As with often accompanying cardiac disease, chronic lung disease can destroy the flavor of life – and that’s prior to accessing the American health care system.
Life and Death on the Installment Plan
Smoking will kill you in about as many ways as there are illnesses in a medical textbook – and that’s before you spiritually die. The great French singer-songwriter Serge Gainsbourg might have imagined smoking as his final, lasting romantic tryst, rebelliously lighting up on cardiac wards as the press gathered round. But by then he had long ago wrecked his family and shed much of his brainpower.
For many smoking creates what the French call “mort a credit” – death on the installment plan.
Medical care is expensive. And even if you have “great” health insurance, the ravages of smoking will quickly demonstrate the many holes of even the finest “Cadillac Plans.”
And you’ll still need to buy food – and pay for the rest of your life.
Options
It’s never been a better time to quit.
States facing bankruptcy see big dollars through increased tobacco taxes. Insurance companies charge more and more to smokers.
And then there are the endless continuing indignities – pressganged into zoo like glass cages in airport “smoker lounges”; tobacco “forbidden” signs in every parking lot and side door of hospitals and public institutions; furious glares of passersby incensed by proximity to carcinogenic fumes.
Plus there are the many personal indignities – thinning, browning skin; yellow stains on dresses; ash filled closets that remind family members of crematoria.
And there are more stop smoking treatments than ever – cognitivetechniques, behavioral techniques, visualization, hypnosis, rest-relaxation, chantix, bupropion, electronic cigarettes, atropine shots and plenty others.
As reggae master Jimmy Cliff, who smoked many varied substances sang, “you must try…try and try…you’ll succeed at last.”

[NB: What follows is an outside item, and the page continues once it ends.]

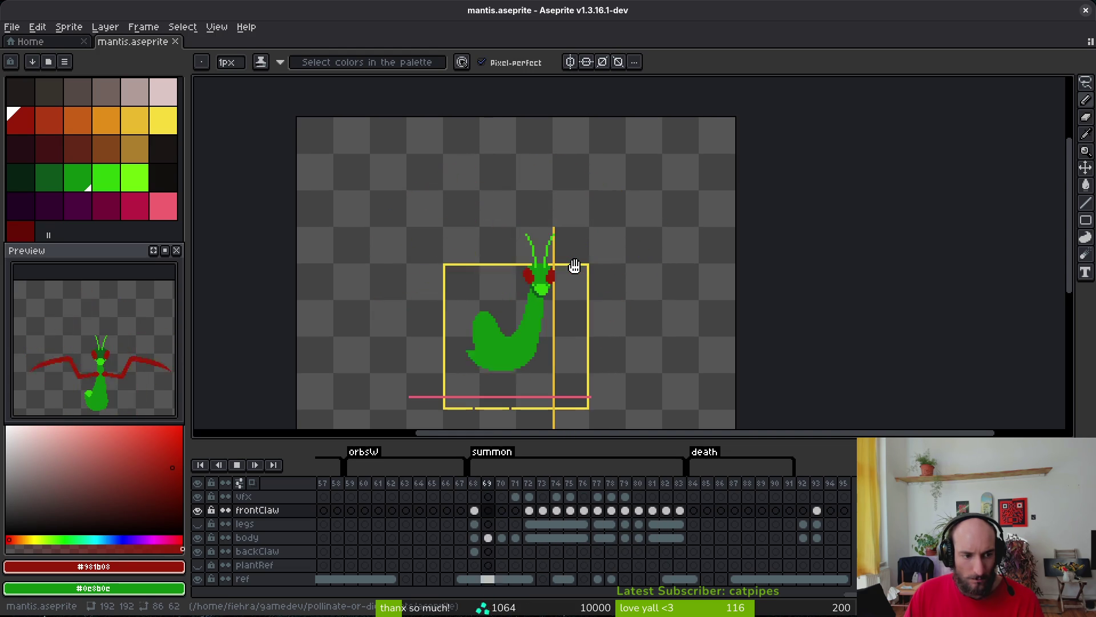
{"action": "scroll", "coordinate": [137, 389], "scroll_direction": "down", "scroll_amount": 3}
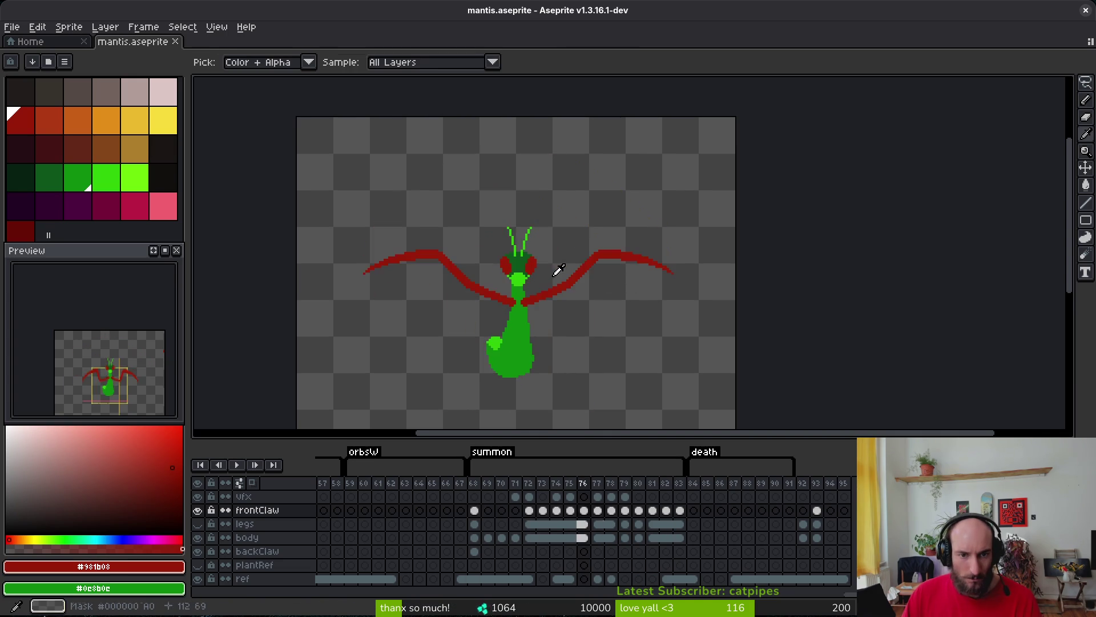
{"action": "key", "text": "Return"}
{"action": "key", "text": "Right"}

Most smokers quit multiple times before quitting for good. The effects are quick – heart attack risk dissipates by half on quitting smoking – in just one week.
Bottom Line
Smoking is no retirement plan. Instead, it’s a death on the installment plan – with higher and higher payments. You’ll pay fiscally, mentally, socially – and physically. And most times the payments will go on for as long as you’re alive.
And though government social security programs might go bust if everybody stopped smoking simultaneously (or so the British once conjectured), it’s time to confound government pundits. Quitting is liberating.
With all the money and living cells you’ll save, it might even become the beginning – of your real retirement plan.